Saturday, July 28, 2012

My Style

As I pass the halfway mark of this project, there are a few things I really wanted to reflect on.
First off, I never thought that I was a good painter. This was the last thing I would have expected to be doing had you asked me back in high school.
I never had much of a handle on craft, or detail. My pictures were always rough and unfinished. They were cartoony. They weren't good. I never saw myself as being able to do this because I wasn't a good drawer.
"butterfly" 2003, watercolour
This was my work in high school. Rough, unfinished. Certainly not what I would consider the early work of an artist.
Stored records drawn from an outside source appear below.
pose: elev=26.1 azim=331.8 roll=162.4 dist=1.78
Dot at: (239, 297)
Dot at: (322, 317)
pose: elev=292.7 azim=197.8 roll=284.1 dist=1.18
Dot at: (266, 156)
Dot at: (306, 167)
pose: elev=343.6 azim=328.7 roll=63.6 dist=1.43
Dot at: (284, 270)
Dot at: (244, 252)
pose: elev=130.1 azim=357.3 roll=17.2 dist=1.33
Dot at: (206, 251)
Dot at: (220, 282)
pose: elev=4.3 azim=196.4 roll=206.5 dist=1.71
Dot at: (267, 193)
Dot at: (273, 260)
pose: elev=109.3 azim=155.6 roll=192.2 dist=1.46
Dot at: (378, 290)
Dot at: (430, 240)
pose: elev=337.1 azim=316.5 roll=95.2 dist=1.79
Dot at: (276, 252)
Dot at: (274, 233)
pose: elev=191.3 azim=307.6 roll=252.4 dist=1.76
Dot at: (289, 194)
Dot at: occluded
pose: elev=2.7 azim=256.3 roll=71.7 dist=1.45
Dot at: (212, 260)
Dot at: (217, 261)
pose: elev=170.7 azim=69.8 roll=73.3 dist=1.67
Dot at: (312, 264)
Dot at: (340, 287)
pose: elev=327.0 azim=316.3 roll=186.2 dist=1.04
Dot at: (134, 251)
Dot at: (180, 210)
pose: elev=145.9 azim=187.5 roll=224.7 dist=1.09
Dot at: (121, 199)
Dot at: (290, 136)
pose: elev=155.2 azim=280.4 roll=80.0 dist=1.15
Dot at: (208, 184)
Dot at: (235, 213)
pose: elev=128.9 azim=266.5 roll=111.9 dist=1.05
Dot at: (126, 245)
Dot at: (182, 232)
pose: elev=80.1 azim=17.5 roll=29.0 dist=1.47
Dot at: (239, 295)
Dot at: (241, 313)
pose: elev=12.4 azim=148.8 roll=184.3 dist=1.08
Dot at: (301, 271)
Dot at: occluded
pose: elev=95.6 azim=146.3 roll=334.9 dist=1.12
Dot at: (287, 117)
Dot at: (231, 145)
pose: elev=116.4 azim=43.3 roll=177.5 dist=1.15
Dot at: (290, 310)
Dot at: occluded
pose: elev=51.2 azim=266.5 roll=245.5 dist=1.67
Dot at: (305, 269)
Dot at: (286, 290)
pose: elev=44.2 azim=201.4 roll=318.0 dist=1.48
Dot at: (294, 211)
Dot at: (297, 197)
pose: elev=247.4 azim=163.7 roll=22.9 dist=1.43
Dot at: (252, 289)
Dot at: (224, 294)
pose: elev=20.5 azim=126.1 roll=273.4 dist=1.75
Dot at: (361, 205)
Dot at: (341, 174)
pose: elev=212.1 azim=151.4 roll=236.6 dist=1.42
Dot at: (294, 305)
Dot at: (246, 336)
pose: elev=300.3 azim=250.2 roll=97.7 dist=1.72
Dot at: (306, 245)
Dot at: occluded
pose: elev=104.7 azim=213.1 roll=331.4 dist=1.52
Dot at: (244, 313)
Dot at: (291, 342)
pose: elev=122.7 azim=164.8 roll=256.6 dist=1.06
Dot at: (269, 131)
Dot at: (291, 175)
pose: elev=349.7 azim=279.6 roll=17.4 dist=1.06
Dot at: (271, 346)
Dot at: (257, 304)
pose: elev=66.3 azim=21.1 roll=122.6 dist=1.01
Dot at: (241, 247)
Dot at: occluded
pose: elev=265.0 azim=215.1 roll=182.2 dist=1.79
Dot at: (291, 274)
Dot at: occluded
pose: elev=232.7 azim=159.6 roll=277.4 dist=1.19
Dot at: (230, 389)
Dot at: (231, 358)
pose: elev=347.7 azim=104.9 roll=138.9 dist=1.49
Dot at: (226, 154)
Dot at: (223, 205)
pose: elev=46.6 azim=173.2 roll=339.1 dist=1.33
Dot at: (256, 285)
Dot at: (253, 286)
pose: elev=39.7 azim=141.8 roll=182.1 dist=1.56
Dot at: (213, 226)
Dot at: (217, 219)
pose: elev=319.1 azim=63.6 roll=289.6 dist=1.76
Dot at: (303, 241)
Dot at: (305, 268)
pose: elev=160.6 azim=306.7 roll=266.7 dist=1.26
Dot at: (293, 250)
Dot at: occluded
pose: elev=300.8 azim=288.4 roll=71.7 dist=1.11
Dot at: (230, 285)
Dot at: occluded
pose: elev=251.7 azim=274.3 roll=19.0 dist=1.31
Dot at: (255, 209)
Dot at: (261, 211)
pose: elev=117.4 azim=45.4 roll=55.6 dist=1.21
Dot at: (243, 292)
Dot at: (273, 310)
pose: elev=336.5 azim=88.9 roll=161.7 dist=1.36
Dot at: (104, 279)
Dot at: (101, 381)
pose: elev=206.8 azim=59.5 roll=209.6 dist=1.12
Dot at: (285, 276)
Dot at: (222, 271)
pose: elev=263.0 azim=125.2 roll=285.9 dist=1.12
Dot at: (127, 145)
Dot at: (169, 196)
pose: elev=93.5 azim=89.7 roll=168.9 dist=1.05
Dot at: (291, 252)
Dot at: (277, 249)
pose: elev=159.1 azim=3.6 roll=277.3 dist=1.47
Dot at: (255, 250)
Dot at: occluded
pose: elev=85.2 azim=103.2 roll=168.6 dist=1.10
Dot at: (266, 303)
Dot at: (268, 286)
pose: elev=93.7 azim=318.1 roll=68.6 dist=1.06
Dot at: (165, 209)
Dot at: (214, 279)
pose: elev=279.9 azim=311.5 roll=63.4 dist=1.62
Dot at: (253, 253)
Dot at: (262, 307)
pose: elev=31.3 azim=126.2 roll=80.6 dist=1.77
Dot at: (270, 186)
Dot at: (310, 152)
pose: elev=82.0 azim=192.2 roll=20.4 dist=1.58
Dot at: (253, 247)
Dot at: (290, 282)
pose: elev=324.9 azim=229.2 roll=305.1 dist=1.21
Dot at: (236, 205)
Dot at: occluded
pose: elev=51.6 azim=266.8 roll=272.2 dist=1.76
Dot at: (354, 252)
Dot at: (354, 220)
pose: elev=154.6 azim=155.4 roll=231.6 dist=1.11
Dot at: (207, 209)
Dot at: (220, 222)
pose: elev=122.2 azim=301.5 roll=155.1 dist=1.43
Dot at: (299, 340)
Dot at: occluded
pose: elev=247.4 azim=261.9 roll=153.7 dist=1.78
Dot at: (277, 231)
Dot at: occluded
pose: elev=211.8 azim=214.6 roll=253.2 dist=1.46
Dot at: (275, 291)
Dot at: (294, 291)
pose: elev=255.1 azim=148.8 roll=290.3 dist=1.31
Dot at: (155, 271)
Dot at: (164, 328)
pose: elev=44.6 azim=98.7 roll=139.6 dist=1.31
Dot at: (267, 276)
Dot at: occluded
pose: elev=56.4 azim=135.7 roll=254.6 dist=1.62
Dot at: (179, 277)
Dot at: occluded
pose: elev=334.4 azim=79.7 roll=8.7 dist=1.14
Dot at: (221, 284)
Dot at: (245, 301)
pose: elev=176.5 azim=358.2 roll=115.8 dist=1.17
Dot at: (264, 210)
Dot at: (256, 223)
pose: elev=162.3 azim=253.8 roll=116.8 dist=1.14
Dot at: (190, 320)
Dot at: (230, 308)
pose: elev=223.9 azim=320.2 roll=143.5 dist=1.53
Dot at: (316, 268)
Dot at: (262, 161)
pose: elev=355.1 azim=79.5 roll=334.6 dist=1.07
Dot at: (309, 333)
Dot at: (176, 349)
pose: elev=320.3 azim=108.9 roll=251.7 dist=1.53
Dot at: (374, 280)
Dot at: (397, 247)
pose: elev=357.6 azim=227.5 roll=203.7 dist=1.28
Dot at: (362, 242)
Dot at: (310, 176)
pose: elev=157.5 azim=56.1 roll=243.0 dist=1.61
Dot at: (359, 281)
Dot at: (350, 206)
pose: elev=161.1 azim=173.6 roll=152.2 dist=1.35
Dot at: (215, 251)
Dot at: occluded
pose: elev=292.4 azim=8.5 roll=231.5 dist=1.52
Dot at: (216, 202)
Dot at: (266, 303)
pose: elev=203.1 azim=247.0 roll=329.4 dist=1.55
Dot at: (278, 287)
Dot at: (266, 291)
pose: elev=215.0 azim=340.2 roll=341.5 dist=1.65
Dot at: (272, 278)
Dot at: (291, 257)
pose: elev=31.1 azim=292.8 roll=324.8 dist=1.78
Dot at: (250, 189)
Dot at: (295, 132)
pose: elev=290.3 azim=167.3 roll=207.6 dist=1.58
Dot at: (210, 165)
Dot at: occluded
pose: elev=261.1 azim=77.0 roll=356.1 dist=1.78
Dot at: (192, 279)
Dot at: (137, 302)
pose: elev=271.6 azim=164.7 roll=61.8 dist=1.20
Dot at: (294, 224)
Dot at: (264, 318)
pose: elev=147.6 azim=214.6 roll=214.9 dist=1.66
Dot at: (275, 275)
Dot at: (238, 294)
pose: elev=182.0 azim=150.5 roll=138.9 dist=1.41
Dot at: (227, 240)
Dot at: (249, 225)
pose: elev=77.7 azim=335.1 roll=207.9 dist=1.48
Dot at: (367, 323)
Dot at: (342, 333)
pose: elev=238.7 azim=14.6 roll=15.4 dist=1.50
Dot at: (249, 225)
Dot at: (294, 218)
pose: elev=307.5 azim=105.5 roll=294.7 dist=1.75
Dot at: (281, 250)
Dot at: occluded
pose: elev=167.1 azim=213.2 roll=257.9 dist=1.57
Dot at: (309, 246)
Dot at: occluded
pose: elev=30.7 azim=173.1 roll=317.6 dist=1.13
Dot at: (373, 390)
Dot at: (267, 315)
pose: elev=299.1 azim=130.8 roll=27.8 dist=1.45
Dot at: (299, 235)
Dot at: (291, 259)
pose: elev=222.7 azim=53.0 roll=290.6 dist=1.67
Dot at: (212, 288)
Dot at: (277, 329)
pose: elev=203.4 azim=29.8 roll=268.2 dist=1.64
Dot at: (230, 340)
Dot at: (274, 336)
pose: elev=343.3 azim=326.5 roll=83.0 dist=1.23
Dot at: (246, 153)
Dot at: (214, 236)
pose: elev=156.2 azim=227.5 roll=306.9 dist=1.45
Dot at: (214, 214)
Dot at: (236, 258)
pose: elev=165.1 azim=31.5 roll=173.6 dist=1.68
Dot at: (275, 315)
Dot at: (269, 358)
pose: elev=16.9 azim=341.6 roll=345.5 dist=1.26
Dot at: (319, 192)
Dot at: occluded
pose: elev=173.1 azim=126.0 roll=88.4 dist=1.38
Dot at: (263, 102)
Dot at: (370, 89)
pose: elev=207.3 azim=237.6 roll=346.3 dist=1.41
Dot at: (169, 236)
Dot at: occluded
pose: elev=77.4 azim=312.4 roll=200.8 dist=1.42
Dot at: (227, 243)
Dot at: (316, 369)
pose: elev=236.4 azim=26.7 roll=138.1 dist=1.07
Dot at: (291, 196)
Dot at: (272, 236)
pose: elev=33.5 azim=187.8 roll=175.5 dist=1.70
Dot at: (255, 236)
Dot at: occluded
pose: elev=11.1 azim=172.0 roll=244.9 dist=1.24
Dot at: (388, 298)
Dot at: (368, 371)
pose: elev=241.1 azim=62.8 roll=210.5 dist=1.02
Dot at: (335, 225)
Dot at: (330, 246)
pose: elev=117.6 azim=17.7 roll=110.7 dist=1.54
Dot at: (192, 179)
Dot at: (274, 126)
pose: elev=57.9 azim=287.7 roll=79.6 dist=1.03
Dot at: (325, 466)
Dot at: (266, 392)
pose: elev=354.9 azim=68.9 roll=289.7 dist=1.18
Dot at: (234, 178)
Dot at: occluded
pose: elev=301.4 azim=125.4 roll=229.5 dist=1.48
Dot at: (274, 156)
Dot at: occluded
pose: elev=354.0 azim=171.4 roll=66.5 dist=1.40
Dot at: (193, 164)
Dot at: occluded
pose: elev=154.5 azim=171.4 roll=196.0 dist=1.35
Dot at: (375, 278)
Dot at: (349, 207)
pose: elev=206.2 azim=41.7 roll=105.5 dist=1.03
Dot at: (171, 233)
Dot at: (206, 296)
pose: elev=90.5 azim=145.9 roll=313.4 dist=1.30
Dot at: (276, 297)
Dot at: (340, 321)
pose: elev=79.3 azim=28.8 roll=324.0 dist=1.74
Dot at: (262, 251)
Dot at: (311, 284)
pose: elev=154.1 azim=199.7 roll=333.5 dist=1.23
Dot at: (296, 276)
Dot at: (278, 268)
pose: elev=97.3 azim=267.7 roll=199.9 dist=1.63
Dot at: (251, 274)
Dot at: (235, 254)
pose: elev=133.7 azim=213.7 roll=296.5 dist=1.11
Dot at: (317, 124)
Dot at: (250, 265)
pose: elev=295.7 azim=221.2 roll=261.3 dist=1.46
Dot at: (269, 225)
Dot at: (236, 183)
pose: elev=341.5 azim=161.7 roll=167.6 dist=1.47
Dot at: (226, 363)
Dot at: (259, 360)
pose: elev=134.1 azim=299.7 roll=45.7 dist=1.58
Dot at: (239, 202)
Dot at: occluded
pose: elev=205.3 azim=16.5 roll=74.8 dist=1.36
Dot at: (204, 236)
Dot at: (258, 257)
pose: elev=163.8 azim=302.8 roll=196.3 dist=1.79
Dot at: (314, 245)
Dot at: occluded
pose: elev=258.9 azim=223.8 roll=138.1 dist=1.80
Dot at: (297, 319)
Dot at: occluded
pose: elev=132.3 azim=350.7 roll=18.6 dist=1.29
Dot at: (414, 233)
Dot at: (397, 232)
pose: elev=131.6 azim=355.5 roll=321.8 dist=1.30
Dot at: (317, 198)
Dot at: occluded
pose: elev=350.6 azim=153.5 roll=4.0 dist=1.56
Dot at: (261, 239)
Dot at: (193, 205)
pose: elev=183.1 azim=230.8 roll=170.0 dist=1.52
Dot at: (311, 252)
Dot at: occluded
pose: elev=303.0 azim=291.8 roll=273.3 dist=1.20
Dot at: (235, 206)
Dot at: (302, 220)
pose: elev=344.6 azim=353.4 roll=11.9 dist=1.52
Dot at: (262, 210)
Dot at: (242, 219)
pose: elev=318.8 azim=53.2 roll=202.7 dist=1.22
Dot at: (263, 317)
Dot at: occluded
"Planetoid" 2004, acrylic on canvas board

I remember back to when me and Nathan were little. We used to gather around his families table and draw. And when we did this, he was always so much better than me. He had a natural artistic talent that I lacked. His pictures were always so clean and precise. His cartoons were good. Mine were not.
Out of this came some sort of inferiority complex that settled in me until I hit high school and took an art class with my friends Susan and Bailey.

Soon, I began to improve. I look back at my sketch books from those times and I realize how much I improved just by sticking to my craft.

But in my eyes, even with all my improvements I still wasn't good enough.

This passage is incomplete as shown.